The pledge comes days after a Sustainable Development Commission report insisted that wind power must be made to work in Britain if Tony Blair’s hopes of tackling the threat of global warming were to succeed. It said that by 2020 onshore wind power would be the cheapest form of electricity generation and, if the government remained committed, a fifth of Britain’s energy would come from wind.

 

Environmentalists will be delighted that the government remains serious about wind energy, although the option of nuclear, which provides around 23 per cent of Britain’s electricity, is being kept open as an energy that does not increase the threat of climate change.

 

It comes as the public inquiry into the controversial Whinash windfarm in Cumbria is expected to hear evidence this week. One opponent, the broadcaster Melvyn Bragg, said: ‘I predict that most of these windfarms will be taken down within 15 years after ruining the place.

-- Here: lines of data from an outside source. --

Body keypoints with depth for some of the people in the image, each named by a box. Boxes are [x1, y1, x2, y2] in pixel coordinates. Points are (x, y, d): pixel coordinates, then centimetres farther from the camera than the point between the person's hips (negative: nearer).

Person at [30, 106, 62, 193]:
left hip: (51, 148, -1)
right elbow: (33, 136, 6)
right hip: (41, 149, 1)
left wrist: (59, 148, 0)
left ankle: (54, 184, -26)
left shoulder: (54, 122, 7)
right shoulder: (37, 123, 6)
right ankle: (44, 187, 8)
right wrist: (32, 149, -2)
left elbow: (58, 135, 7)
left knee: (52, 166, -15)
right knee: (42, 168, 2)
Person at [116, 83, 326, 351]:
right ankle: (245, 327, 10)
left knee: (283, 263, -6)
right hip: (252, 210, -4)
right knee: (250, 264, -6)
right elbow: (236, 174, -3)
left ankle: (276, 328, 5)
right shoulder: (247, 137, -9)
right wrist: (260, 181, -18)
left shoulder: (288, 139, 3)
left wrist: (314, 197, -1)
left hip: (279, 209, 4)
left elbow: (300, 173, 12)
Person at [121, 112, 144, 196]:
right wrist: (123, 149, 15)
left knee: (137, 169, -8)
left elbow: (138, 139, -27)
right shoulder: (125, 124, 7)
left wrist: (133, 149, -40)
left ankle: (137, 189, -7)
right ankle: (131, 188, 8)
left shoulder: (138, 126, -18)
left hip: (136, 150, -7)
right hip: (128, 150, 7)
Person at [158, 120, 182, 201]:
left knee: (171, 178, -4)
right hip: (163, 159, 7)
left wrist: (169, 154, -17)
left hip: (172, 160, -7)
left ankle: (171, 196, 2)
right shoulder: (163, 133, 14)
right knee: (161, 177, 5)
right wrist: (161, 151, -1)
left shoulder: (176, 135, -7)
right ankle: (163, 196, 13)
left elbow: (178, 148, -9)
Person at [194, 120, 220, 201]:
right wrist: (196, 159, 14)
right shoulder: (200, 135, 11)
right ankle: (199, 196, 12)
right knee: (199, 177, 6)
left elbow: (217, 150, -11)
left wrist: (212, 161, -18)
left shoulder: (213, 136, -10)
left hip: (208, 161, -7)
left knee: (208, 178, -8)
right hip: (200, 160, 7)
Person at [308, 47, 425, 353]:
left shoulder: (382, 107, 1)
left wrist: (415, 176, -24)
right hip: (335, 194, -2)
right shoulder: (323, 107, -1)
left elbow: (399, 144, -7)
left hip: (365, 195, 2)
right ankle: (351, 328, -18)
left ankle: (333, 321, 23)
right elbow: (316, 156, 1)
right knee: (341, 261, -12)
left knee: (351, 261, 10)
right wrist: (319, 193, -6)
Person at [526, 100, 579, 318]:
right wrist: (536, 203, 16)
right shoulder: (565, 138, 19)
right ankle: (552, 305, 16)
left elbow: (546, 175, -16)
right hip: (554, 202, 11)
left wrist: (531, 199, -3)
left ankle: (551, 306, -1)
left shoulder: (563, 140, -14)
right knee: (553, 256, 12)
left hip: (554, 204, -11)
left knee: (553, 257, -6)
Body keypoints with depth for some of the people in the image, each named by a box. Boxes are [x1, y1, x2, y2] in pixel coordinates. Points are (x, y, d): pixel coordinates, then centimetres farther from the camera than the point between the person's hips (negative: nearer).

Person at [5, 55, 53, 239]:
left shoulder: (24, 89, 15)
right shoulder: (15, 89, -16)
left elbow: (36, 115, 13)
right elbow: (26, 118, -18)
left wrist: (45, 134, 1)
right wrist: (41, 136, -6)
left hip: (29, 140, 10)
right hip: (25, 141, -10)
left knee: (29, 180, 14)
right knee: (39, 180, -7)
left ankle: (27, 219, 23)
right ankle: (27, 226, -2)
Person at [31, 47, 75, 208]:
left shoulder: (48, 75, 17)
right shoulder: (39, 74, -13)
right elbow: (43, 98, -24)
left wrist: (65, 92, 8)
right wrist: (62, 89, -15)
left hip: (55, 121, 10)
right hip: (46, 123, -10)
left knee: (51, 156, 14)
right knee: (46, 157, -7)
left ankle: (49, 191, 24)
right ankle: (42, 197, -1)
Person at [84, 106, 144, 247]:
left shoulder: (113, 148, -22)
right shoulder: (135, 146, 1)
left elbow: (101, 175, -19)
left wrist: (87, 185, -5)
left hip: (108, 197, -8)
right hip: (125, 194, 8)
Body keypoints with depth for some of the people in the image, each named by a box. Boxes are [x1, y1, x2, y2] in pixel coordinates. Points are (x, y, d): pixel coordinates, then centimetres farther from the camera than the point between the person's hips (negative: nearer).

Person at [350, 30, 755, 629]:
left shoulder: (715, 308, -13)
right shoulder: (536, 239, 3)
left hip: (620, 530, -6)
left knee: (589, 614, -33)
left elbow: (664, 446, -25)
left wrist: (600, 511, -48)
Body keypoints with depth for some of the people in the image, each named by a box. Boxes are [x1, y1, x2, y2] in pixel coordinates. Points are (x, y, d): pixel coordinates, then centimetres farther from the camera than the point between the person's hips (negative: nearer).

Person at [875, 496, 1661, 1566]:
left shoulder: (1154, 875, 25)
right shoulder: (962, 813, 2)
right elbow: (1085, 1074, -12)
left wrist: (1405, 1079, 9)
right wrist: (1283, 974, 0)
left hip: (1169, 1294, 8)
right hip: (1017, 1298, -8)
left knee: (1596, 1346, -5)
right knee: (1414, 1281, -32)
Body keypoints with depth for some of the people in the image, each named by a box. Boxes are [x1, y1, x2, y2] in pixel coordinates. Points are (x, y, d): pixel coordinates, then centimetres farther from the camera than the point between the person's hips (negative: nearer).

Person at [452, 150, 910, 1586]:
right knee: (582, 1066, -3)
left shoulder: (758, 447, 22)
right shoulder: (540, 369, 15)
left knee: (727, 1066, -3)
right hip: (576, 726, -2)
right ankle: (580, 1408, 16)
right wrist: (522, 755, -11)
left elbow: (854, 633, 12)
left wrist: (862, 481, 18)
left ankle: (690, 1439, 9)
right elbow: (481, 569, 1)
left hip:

The freedom to roam around in an unspoilt landscape is vital for many [people]’.

 

Geoffrey Sinclair of the No Whinash Windfarm pressure group said the government should outline precisely how much of future wind expan sion should be sited on the mainland or off the coast.

 

Wicks will outline his support this Wednesday in Aberdeen, home of Scotland’s oil industry. Others speakers include Lord Oxburgh, chairman of oil company Shell, who admits the threat of climate change had made him ‘very worried for the planet’.

 

Sir David King, the government’s chief scientist has said climate change posed a bigger threat to the world than terrorism. ‘You can’t slip a piece of paper between David King and me on this position,’ Lord Oxburgh, a respected geologist has said. Officials from the DTI added that Wicks would also speak of other renewable energy sources such as solar and wave power.

 

Last week’s report by the Sustainable Development Commission was hailed by the industry as a breakthrough because it showed wind power was becoming price competitive with other fuels. While onshore generation presently costs 3.2p a kilowatt hour, the wholesale price of electricity is 3p.

 

Critics say that wind energy is intermittent so requires back-up power to be available to make up for sudden shortfalls. Some claim that wind can only generate power for a third of the time.

 

However the commission, which advises the government on its sustainable policies, concludes this is a small issue until the country gains a fifth of its power from wind. Technology also makes it possible to predict falling supply. The additional cost of making up for ‘intermittency is 0.17p per kilowatt hour when there is 20 per cent wind power on the grid,’ it concludes.